Irrtum: Insgesamt 10 der 15 auf dem Fahndungsplakat des BKA abgebildeten RAF-Mitglieder waren aus der Terrorgruppe zum Zeitpunkt der Veröffentlichung im April 1984 längst ausgestiegen. Sie führten in der DDR ein ruhiges Leben unter der Obhut der Stasi. Die Bundesregierung ging mehreren Hinweisen, dass RAF-Mitglieder sich in die DDR abgesetzt hatten, nur sehr halbherzig nach. Sie wollte die Entspannungspolitik nicht gefährden.
Führungsduo: Als die Aussteiger die RAF Richtung DDR verließen, waren Brigitte Mohnhaupt und Christian Klar das neue inoffizielle Führungspaar der Gruppe. Während die Aussteiger sicher waren, wurden im November 1982 Klar unweit von Hamburg und Brigitte Mohnhaupt südlich von Frankfurt in der Nähe von Depots verhaftet. Davon, dass sie zehn RAF-Aussteiger "nach drüben" geschickt hatten, verrieten sie kein Wort.
Harte Strafe: Christian Klar und Brigitte Mohnhaupt wurden vor dem Oberlandesgericht Stuttgart wegen mehrfachen Mordes angeklagt. Beide bekamen im April 1985 fünf Mal lebenslang plus 15 Jahre Haft. Klar war vor seiner Verhaftung noch klammheimlich in die DDR eingereist, hatte dort Stasi-Offiziere getroffen, die für ihn eigens ein Übungsschießen mit einer russischen Panzerfaust organisierten. Mohnhaupt wurde im März 2007, Klar im Dezember 2009 aus der Haft entlassen.
Umfassende Aussage: Auch gegen Susanne Albrecht verhandelte das Oberlandesgericht Stuttgart in der Stammheimer "Mehrzweckhalle". Im Juni 1991 verurteilten die Richter Albrecht wegen des Mordes an Jürgen Ponto und dem Mordversuch an dem Nato-Chef Alexander Haig zu zwölf Jahren Haft.
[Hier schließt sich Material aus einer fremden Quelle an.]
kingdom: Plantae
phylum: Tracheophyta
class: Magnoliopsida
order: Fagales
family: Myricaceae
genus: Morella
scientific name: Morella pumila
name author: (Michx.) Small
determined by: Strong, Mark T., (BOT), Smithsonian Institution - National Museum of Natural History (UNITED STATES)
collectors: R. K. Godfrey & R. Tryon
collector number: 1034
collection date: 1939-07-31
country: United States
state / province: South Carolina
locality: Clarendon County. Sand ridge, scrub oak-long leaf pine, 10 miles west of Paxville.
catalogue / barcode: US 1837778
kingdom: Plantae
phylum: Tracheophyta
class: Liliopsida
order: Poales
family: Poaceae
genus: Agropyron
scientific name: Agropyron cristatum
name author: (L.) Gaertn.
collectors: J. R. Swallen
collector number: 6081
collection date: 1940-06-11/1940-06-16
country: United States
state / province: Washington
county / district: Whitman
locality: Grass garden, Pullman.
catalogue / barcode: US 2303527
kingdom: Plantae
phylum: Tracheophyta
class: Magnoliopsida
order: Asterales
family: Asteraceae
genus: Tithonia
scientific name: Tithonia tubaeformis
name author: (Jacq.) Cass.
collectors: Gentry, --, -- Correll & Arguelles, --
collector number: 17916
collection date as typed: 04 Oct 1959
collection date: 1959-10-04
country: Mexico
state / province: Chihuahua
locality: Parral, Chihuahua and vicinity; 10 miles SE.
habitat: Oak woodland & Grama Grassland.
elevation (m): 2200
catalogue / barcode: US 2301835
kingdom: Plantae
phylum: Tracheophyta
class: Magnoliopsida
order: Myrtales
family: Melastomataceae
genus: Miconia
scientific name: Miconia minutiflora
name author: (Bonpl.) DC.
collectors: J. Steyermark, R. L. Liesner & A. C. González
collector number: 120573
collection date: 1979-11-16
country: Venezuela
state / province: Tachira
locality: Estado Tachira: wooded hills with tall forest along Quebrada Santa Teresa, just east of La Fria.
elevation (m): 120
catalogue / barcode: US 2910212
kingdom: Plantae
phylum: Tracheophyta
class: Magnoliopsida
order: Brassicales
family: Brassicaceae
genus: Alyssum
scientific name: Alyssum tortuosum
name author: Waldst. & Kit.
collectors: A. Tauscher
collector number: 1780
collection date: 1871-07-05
Sie ersparte sich eine lebenslange Haftstrafe, weil sie zuvor als Kronzeugin umfassend ausgesagt hatte.
Junior: Henning Behr, geboren 1958, war noch nicht volljährig, als er zur RAF kam und sich in der Gruppe durch besondere Radikalität profilierte. Nach dem missglückten Anschlag auf den US-General Frederick Kroesen in Heidelberg trennte er sich von der RAF und ging im April 1982 in die DDR, wo er bald unwissentlich von Stasi-Spitzeln umgeben war. Nach seiner Verhaftung im Juni 1990 in Neubrandenburg wurde er zu sechs Jahren Jugendstrafe verurteilt.
Aus der DDR in den West-Knast: Mit diesem Phantombild suchte die Polizei nach Werner Lotze, bis er am 19. Juni 1990 in Senftenberg von DDR-Kriminalisten verhaftet wurde und sich an die Bundesrepublik ausliefern ließ. Er sagt als Kronzeuge umfassend aus und wurde deshalb wegen Mordes nur zu elf Jahren Haft verurteilt. Lotze verbüßte seine Strafe in Berlin.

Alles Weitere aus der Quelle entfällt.